A brief word about tomatoes and prostate cancer

UPDATE: To avoid confusion: eating lots of tomatoes will not stop you getting prostate cancer if other risk factors are in place!

At least 20 years ago I wrote a news story in my rookie days about how the natural red pigment in tomatoes, the antioxidant lycopene, could somehow protect men against prostate cancer. Nothing was ever proven and the latest news which hit the tabloids in the last couple of weeks doesn’t add much, at least if you read between the lines.

NHS Choices, as ever, has a good summary:

“This large study has shown an association between the consumption of more than 10 portions of tomatoes per week and an 18% reduction in risk of prostate cancer. However, as this was a case controlled study, and not a randomised controlled trial, it cannot prove that eating more tomatoes prevents prostate cancer.”

Tomatoes grown and photographed by David Bradley

The study does have some strengths: large size and accounting for confounding factors.

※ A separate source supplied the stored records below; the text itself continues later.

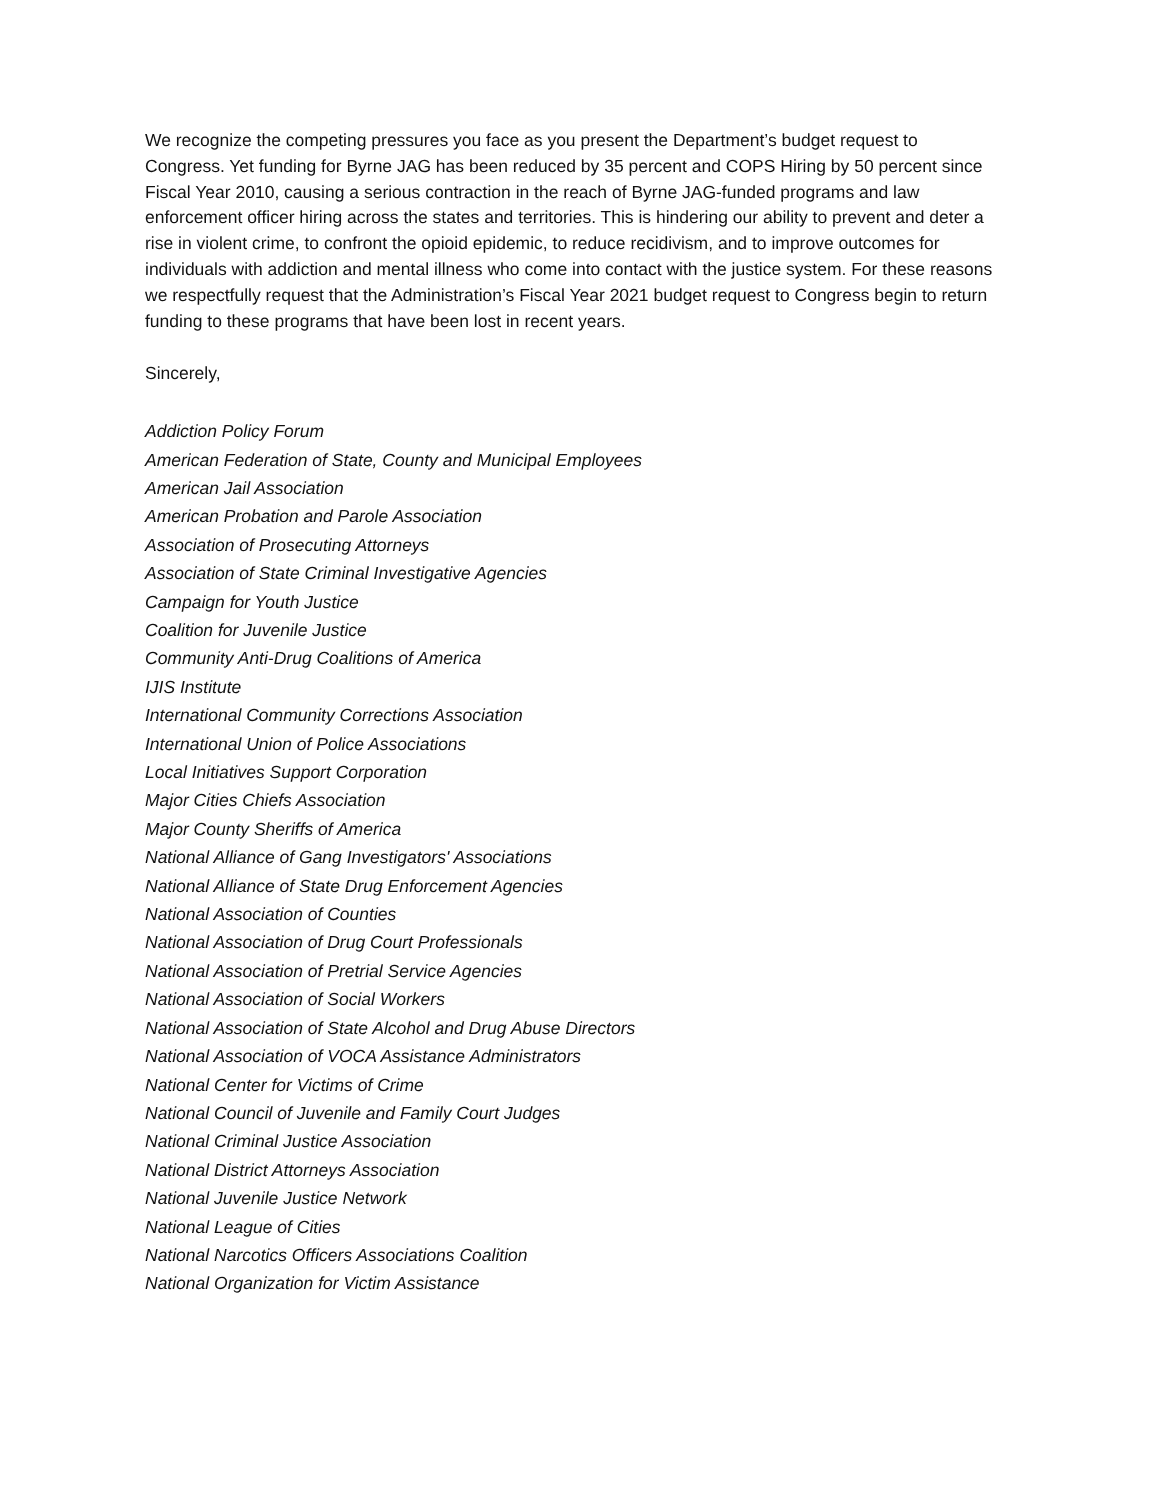We recognize the competing pressures you face as you present the Department’s budget request to Congress. Yet funding for Byrne JAG has been reduced by 35 percent and COPS Hiring by 50 percent since Fiscal Year 2010, causing a serious contraction in the reach of Byrne JAG-funded programs and law enforcement officer hiring across the states and territories. This is hindering our ability to prevent and deter a rise in violent crime, to confront the opioid epidemic, to reduce recidivism, and to improve outcomes for individuals with addiction and mental illness who come into contact with the justice system. For these reasons we respectfully request that the Administration’s Fiscal Year 2021 budget request to Congress begin to return funding to these programs that have been lost in recent years.
Sincerely,
Addiction Policy Forum
American Federation of State, County and Municipal Employees
American Jail Association
American Probation and Parole Association
Association of Prosecuting Attorneys
Association of State Criminal Investigative Agencies
Campaign for Youth Justice
Coalition for Juvenile Justice
Community Anti-Drug Coalitions of America
IJIS Institute
International Community Corrections Association
International Union of Police Associations
Local Initiatives Support Corporation
Major Cities Chiefs Association
Major County Sheriffs of America
National Alliance of Gang Investigators' Associations
National Alliance of State Drug Enforcement Agencies
National Association of Counties
National Association of Drug Court Professionals
National Association of Pretrial Service Agencies
National Association of Social Workers
National Association of State Alcohol and Drug Abuse Directors
National Association of VOCA Assistance Administrators
National Center for Victims of Crime
National Council of Juvenile and Family Court Judges
National Criminal Justice Association
National District Attorneys Association
National Juvenile Justice Network
National League of Cities
National Narcotics Officers Associations Coalition
National Organization for Victim Assistance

However, limitations include: reliance on dietary questionnaires and the broad categories for self-estimate of body size. After all, do you recall how many portions of tomatoes you’ve had and can honestly tell us how fat or thin you are?

The bottom line NHS Choices says:

“This study does not provide enough evidence to change the recommendations for reducing the risk of prostate cancer. A healthy, balanced diet, regular exercise and stopping smoking are still the way to go, rather than relying on eating one exclusive food type such as tomatoes.”

Tomato-rich diet 'reduces prostate cancer risk'.

Incidentally, from this paper: “Prostate cancer (PCa) represents a major public health burden in the western world. It is a peculiar disease as more men die with it than from it. Also interestingly, PCa was virtually unknown until the 20th century.”